Hay gente que hace su trabajo lo mejor posible. Da igual que esté en un rincón olvidado de un pueblo en mitad de ninguna parte. A mí estas cosas me encantan”. Este tuit lo escribía hace unas semanas el arquitecto @vdeverastegui y adjuntaba la fotografía de un solado de baldosas en una acera de su pueblo. El artesano que se había ocupado de tal trabajo se había molestado en elaborar un pequeño mosaico para que el dibujo en la curva de la calle fuera hermoso y las losetas encajaran. “No estará perfecto, pero no era la solución fácil y rápida. Nadie se fijará, pero aquí hubo alguien que le puso ganas”, añadía. Por la reacción que provocó, es evidente que no es el único a quien le gusta un trabajo hecho con amor y cuidado. Casi 80.000 likes.
Se compartieron a continuación las delicadas cenefas del metro de París, estropicios varios de distintos pueblos de España y obras de delicada artesanía desde diversos rincones. Aparecieron en el hilo otros arquitectos, pero también ebanistas, albañiles y miles de personas decididas a otorgar valor al trabajo hecho con cuidado. “Porque todo lo que hacemos debemos hacerlo con amor y dedicación.”, resumía Shirley Peña. Sus comentarios me hicieron recordar lo que dicen los antropólogos: la forma en que hacemos las cosas define a una cultura más que las cosas mismas.
Así por ejemplo, la diferencia entre la producción made in China y la europea no reside tanto en el producto final como en la forma de producción. “Alguien le puso ganas”, decía @vdeverastegui. Y en esas ganas, hubo amor.

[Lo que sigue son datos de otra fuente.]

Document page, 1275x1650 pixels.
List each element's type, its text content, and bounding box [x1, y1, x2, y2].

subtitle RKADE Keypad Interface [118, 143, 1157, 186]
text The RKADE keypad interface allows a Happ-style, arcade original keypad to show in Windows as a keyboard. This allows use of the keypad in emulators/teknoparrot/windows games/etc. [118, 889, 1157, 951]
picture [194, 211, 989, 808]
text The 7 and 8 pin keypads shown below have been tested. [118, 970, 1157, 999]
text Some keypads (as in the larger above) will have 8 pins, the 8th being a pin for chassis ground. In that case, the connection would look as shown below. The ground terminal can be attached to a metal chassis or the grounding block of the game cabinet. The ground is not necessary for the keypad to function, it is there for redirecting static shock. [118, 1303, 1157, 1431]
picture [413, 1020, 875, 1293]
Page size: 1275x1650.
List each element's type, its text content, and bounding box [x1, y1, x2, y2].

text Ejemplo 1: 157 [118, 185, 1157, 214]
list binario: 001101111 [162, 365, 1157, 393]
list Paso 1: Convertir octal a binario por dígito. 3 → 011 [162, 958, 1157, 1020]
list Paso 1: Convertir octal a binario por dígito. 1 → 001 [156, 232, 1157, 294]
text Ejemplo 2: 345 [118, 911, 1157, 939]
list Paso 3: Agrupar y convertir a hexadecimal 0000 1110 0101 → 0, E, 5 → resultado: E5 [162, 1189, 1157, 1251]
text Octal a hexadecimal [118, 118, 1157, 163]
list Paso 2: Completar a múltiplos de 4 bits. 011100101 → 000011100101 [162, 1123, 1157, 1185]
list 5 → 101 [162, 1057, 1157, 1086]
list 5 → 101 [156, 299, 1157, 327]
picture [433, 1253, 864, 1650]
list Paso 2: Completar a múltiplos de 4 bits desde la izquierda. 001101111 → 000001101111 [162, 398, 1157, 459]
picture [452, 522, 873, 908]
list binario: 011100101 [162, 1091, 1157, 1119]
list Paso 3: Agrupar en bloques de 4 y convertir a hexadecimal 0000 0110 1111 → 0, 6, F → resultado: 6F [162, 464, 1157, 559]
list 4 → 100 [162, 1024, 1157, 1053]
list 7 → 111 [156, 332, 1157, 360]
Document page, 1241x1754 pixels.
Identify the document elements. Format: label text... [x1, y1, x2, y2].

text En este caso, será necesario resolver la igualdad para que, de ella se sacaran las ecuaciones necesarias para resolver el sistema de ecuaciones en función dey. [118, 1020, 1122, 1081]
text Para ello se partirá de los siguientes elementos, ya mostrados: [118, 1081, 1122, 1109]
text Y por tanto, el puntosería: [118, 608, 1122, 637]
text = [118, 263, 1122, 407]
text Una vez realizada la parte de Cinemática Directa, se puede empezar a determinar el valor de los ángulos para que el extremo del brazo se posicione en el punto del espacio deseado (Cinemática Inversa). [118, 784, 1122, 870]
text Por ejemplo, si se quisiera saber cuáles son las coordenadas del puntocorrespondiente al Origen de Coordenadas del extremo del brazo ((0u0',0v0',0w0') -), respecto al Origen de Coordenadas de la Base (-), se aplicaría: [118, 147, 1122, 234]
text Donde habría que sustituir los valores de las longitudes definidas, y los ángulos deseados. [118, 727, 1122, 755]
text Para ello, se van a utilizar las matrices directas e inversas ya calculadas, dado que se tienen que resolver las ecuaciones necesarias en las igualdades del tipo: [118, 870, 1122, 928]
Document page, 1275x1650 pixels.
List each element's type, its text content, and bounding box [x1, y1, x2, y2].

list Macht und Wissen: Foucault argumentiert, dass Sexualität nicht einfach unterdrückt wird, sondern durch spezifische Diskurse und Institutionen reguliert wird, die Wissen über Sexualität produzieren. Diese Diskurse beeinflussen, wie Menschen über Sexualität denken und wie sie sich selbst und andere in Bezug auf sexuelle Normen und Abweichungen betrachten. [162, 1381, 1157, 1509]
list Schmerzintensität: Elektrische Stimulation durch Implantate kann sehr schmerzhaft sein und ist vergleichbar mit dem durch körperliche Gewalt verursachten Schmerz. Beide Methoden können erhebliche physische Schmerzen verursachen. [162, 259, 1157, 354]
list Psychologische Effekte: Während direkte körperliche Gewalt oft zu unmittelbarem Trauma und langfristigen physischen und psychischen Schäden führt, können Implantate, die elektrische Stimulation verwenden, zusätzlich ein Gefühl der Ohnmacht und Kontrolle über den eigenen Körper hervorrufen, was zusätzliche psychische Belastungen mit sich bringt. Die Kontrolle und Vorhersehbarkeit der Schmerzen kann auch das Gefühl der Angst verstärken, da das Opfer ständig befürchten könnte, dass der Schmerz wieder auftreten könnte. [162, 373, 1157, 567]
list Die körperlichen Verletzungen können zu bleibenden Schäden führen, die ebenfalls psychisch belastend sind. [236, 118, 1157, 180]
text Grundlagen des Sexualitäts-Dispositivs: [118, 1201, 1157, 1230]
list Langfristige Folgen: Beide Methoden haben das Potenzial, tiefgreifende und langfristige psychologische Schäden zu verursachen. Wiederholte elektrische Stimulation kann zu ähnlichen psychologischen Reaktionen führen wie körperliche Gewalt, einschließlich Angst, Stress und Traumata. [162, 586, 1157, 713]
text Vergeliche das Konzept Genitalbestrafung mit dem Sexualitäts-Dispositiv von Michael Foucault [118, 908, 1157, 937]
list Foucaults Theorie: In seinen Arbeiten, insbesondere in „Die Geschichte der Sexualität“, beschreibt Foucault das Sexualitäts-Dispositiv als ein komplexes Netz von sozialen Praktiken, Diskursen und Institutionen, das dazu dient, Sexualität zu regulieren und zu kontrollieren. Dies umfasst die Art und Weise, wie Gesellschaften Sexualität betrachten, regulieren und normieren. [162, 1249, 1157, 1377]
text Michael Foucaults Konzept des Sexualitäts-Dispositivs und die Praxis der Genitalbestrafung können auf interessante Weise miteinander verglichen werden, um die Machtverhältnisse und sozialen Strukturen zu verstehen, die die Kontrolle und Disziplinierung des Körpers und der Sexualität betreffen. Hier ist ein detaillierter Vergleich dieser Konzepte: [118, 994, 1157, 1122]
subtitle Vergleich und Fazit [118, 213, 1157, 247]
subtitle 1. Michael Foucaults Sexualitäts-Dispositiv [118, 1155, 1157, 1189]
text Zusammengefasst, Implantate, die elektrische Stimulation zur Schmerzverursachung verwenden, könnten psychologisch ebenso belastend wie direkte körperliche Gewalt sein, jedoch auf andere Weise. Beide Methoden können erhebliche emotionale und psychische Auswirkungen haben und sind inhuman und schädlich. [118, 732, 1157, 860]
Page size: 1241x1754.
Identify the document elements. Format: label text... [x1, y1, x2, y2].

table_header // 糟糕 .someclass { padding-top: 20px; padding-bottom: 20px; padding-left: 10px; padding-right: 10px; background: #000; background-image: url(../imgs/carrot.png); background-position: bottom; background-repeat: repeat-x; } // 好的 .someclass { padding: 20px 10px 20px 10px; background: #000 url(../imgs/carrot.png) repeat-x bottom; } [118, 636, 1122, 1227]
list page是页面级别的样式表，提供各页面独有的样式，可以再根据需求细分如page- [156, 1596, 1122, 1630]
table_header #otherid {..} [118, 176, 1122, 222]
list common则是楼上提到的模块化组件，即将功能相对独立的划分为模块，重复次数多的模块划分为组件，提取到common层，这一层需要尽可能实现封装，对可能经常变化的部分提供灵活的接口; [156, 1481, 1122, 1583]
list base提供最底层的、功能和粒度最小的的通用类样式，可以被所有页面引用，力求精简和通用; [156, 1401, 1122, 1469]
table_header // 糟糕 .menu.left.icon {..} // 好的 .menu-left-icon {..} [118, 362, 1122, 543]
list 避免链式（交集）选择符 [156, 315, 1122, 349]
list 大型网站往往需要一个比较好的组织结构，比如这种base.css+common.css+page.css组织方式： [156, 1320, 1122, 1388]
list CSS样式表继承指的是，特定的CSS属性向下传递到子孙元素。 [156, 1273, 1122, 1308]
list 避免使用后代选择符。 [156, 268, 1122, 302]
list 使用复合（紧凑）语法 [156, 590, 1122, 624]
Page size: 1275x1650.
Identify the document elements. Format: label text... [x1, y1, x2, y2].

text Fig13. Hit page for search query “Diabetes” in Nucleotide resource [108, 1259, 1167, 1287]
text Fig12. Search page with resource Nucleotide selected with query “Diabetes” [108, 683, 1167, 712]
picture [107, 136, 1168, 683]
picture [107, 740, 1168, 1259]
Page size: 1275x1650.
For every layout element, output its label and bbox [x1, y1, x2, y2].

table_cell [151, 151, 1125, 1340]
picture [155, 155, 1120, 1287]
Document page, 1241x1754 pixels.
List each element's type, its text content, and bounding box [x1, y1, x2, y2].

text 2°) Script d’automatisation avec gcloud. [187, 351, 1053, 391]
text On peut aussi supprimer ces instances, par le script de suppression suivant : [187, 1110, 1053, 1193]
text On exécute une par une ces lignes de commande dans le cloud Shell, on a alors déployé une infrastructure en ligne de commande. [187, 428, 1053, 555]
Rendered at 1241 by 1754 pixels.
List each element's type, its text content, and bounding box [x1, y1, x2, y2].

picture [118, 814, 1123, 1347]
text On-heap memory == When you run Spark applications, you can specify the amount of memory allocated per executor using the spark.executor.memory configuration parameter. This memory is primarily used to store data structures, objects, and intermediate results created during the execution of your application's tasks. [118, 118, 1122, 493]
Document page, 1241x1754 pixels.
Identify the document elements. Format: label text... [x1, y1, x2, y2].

Al final, en un mundo de productos, hacer amor es lo único que no es producto, sino que, como en el arte, sirve para ver la forma en que mira el autor. Y eso es lo que nos enamora de la obra, ya sea arte o trabajo. Y digo todo esto para explicar el disgusto amoroso, que no patriótico, que me he llevado al ver la bandera de España boca abajo en el encuentro entre Pedro Sánchez y Mohamed VI de Marruecos.
Si lo de las baldosas fue viral, la reacción a la “bandera invertida” ha sido colosal. Clases de protocolo y todo tipo de improperios e interpretaciones militares han corrido como la pólvora: humillación, amenaza, sumisión de Pedro Sánchez, insulto a nuestra “Gloriosa Bandera Nacional”…
Personalmente, me gusta poco el ondear patriótico de las banderas, pero vale la pena recordar que dentro de las artesanías, como decía Richard Senett, están también los ritos y los protocolos como formas de amor y de sentido.
Así, la bandera española en la cena marroquí debió haber sido el símbolo de un encuentro, pero tal como estaba puesta venía a decir que esa reunión no iba a generar amor ni nada bueno. “Me emociona poco el ondear de las banderas, pero me llega al alma el de la ropa tendida, que es la bandera de las clases medias y los pobres”, escribía hace poco Juanjo Millás. Yo añado que no todos los tendales son iguales y que la ropa primorosamente tendida es la más emocionante. Mi abuela tendía las camisas por abajo, las sábanas dobladas en el perfecto centro, los calcetines junto a sus parejas, los pantalones por la cintura —para que no se marcara la pinza a la altura de la rodilla— la ropa blanca mejor toda junta… Mi abuela tendía con amor. Por eso su tendal merecía ser una bandera. A mí no me humilla una bandera boca abajo, pero me ofenden la falta de amor y de atención.